Lake Macquarie City Council, in the Hunter Region of New South Wales, has voted to adopt a new Electric Vehicle Charging Strategy which provides a framework to install EV charging stations across the council.
The Lake Macquarie City Council already boasts four new EVs in its fleet, indicating what the council believes is “a move towards the City’s electric future,” and earlier this month the Council voted unanimously to adopt a new strategy to further the development of EV charging stations.
The strategy will see the Council install and maintain some charging stations, while others will be installed and maintained by private enterprises.
“Passenger vehicles are expected to undergo a major global shift towards electric over the next 20 years and we need to be prepared for that future,” said Tim Browne, the council’s manager for environmental systems in a statement.
“Australia now relies wholly on overseas manufacturers for our vehicle supply, and across the board those companies are shifting their focus to electric vehicle design and production.”
Four Hyundai Ioniqs serve as the basis for the Lake Macquarie City Council’s fleet of EVs, boasting the Lake Macquarie livery and a range of over 300 kilometres on a single 12-hour home charge, or four hours to recharge to 80% on a Level Two charge station.
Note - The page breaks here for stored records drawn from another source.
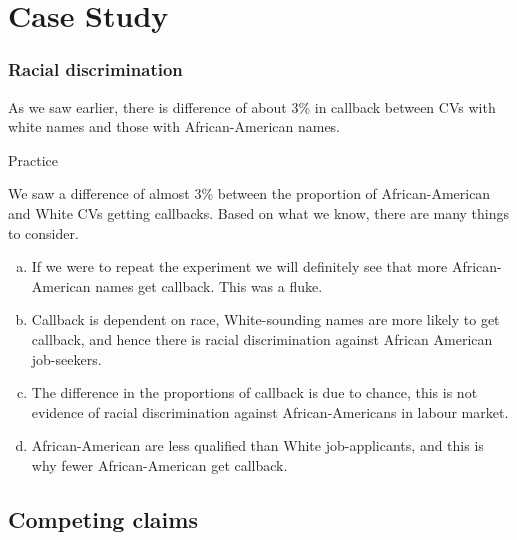 \documentclass[notes,11pt, aspectratio=169]{beamer}
\newcommand{\pq}[1]{
\begin{beamerboxesrounded}[shadow = false, lower = prac ques body]{}
#1
\end{beamerboxesrounded}
}
\begin{document}
\section{Case Study}
\begin{frame}
\frametitle{Racial discrimination}
\begin{center}
\colorbox{textboxred!85}{\parbox{0.75\textwidth}{As we saw earlier, there is difference of about 3\% in callback between CVs with white names and those with African-American names.}}
\end{center}
\end{frame}
\begin{frame}{Practice}

\pq{We saw a difference of almost 3\% between the proportion of African-American and White CVs getting callbacks. Based on what we know, there are many things to consider.}

\begin{enumerate}[(a)]

\item If we were to repeat the experiment we will definitely see that more African-American names get callback. This was a fluke.

\item Callback is dependent on race, White-sounding names are more likely to get callback, and hence there is racial discrimination against African American job-seekers.

\item The difference in the proportions of callback is due to chance, this is not  evidence of racial discrimination against African-Americans in labour market. 

\item African-American are less qualified than White job-applicants, and this is why fewer African-American get callback.
\end{enumerate}
\end{frame}


\subsection{Competing claims}

\end{document}
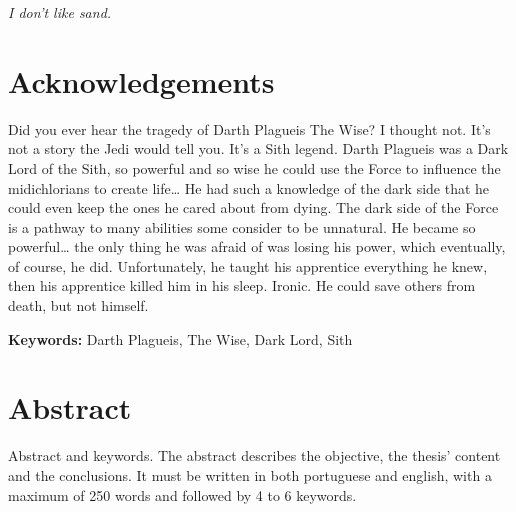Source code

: \documentclass[portuguese]{ist-thesis}
\begin{document}
\makecover

\cleardoublepage

\vspace*{40mm}
{\renewcommand\baselinestretch{1.1}
\begin{flushright}\itshape
	I don't like sand.
\end{flushright}}

\cleardoublepage

\section*{Acknowledgements}

Did you ever hear the tragedy of Darth Plagueis The Wise? I thought not. It's not a story the Jedi would tell you. It's a Sith legend. Darth Plagueis was a Dark Lord of the Sith, so powerful and so wise he could use the Force to influence the midichlorians to create life… He had such a knowledge of the dark side that he could even keep the ones he cared about from dying. The dark side of the Force is a pathway to many abilities some consider to be unnatural. He became so powerful… the only thing he was afraid of was losing his power, which eventually, of course, he did. Unfortunately, he taught his apprentice everything he knew, then his apprentice killed him in his sleep. Ironic. He could save others from death, but not himself.

\vspace{\fill}
{\Large \textbf{Keywords:} Darth Plagueis, The Wise, Dark Lord, Sith}

\cleardoublepage

\section*{Abstract}

Abstract and keywords. The abstract describes the objective, the thesis' content and the conclusions. It must be written in both portuguese and english, with a maximum of 250 words and followed by 4 to 6 keywords.


\cleardoublepage

\tableofcontents
\end{document}
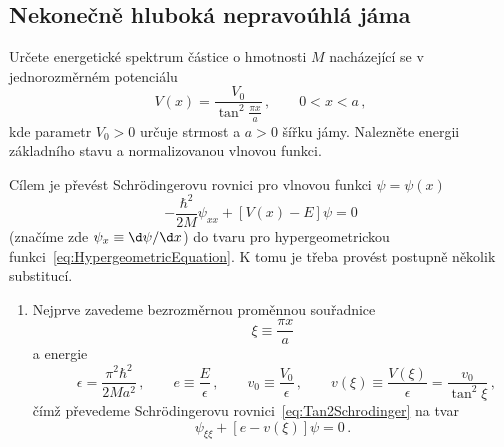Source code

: \subsection{Nekonečně hluboká nepravoúhlá jáma}
Určete energetické spektrum částice o hmotnosti $M$ nacházející se v jednorozměrném potenciálu
\begin{equation}
	V(x)=\frac{V_{0}}{\tan^{2}\frac{\pi x}{a}}\,,\qquad 0<x<a\,,
\end{equation}
kde parametr $V_{0}>0$ určuje strmost a $a>0$ šířku jámy.
Nalezněte energii základního stavu a normalizovanou vlnovou funkci.

\begin{solution}
	Cílem je převést Schrödingerovu rovnici pro vlnovou funkci $\psi=\psi(x)$
	\begin{equation}
		\label{eq:Tan2Schrodinger}
		-\frac{\hbar^{2}}{2M}\psi_{xx}+\left[V(x)-E\right]\psi=0
	\end{equation}
	(značíme zde $\psi_{x}\equiv\d\psi/\d x$) do tvaru pro hypergeometrickou funkci~\eqref{eq:HypergeometricEquation}.
	K tomu je třeba provést postupně několik substitucí.
	
	\begin{enumerate}
	\item
		Nejprve zavedeme bezrozměrnou proměnnou souřadnice
		\begin{equation}
			\label{eq:Tan2Xi}
			\xi\equiv\frac{\pi x}{a}
		\end{equation}
		a energie
		\begin{equation}
			\label{eq:Tan2Energy}
			\qquad\epsilon=\frac{\pi^{2}\hbar^{2}}{2Ma^{2}}\,,
			\qquad e\equiv\frac{E}{\epsilon}\,,
			\qquad v_{0}\equiv\frac{V_{0}}{\epsilon}\,,
			\qquad v(\xi)\equiv\frac{V(\xi)}{\epsilon}=\frac{v_{0}}{\tan^{2}\xi}\,,
		\end{equation}		
		čímž převedeme Schrödingerovu rovnici~\eqref{eq:Tan2Schrodinger} na tvar
		\begin{equation}
			\label{eq:Tan2SchrodingerXi}
			\psi_{\xi\xi}+\left[e-v(\xi)\right]\psi=0\,.
		\end{equation}
	

\end{enumerate}
\end{solution}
Together, the four vehicles will reduce the Council’s vehicle CO2 emissions by 500kg/year.
“This will be a gradual transition, but as EV technology advances, prices drop and choices expand, the switch to fully electric becomes increasingly viable,” said Plant and Fleet Coordinator Glenn Hattander. “In the interim, Council is transitioning its passenger vehicle fleet to hybrid petrol/electric vehicles.”
A draft version of the Council’s Electric Vehicle Charging Strategy was originally announced in September of 2019 as a means to “address a critical shortage of publicly available charging stations across the City – cited as a significant barrier to EV uptake by local residents and businesses.”
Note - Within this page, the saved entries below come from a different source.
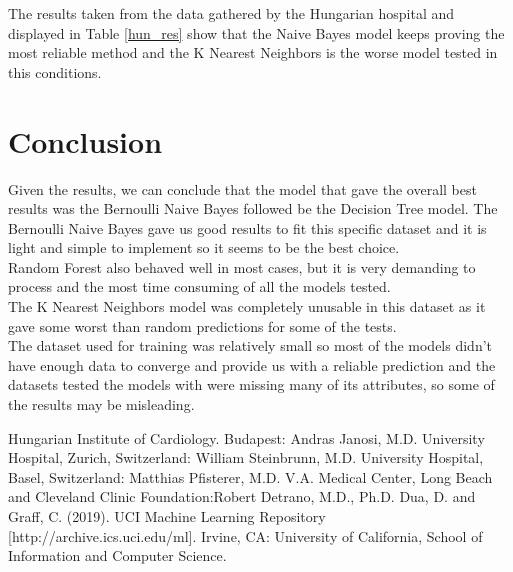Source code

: \documentclass[conference]{IEEEtran}
\begin{document}
The results taken from the data gathered by the Hungarian hospital\cite{hun} and displayed in Table \ref{hun_res} show that the Naive Bayes model keeps proving the most reliable method and the K Nearest Neighbors is the worse model tested in this conditions.

\section{Conclusion}

Given the results, we can conclude that the model that gave the overall best results was the Bernoulli Naive Bayes followed be the Decision Tree model. The Bernoulli Naive Bayes gave us good results to fit this specific dataset and it is light and simple to implement so it seems to be the best choice.
\\Random Forest also behaved well in most cases, but it is very demanding to process and the most time consuming of all the models tested.
\\The K Nearest Neighbors model was completely unusable in this dataset as it gave some worst than random predictions for some of the tests.
\\The dataset used for training was relatively small so most of the models didn't have enough data to converge and provide us with a reliable prediction and the datasets tested the models with were missing many of its attributes, so some of the results may be misleading.

\begin{thebibliography}{00}
     Hungarian Institute of Cardiology. Budapest: Andras Janosi, M.D.
     University Hospital, Zurich, Switzerland: William Steinbrunn, M.D.
     University Hospital, Basel, Switzerland: Matthias Pfisterer, M.D.
     V.A. Medical Center, Long Beach and Cleveland Clinic Foundation:Robert Detrano, M.D., Ph.D.
     Dua, D. and Graff, C. (2019). UCI Machine Learning Repository [http://archive.ics.uci.edu/ml]. Irvine, CA: University of California, School of Information and Computer Science.
\end{thebibliography}
\end{document}
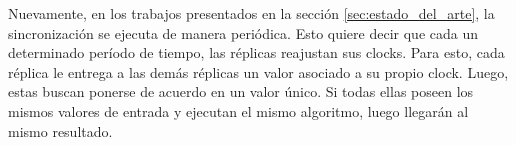 


Nuevamente, en los trabajos presentados en la sección \ref{sec:estado_del_arte}, la sincronización se ejecuta de manera periódica. Esto quiere decir que cada un determinado período de tiempo, las réplicas reajustan sus clocks. Para esto, cada réplica le entrega a las demás réplicas un valor asociado a su propio clock. Luego, estas buscan ponerse de acuerdo en un valor único. Si todas ellas poseen los mismos valores de entrada y ejecutan el mismo algoritmo, luego llegarán al mismo resultado.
“Council will kick-start this new charging network, with other industry partners taking the lead once momentum builds,” Browne was quoted as saying when the draft strategy was released in September.
“All indicators point towards an increasingly electric future on our roads, and we need to start preparing now to ensure we are ready for this change.”
Potential locations for the new EV charging stations include the City suburbs of Charlestown, Glendale, Morisset and other economic centres throughout the City.
“Locations are yet to be finalised, but it makes sense to install this infrastructure in the busiest parts of our City,” Browne said, with train stations and shopping centres being considered as possible sites for Level Two charging stations.
The City Council has already begun upgrading the EV charging station at its Speers Point administration building which the Council said in early March would soon be open to the public during business hours.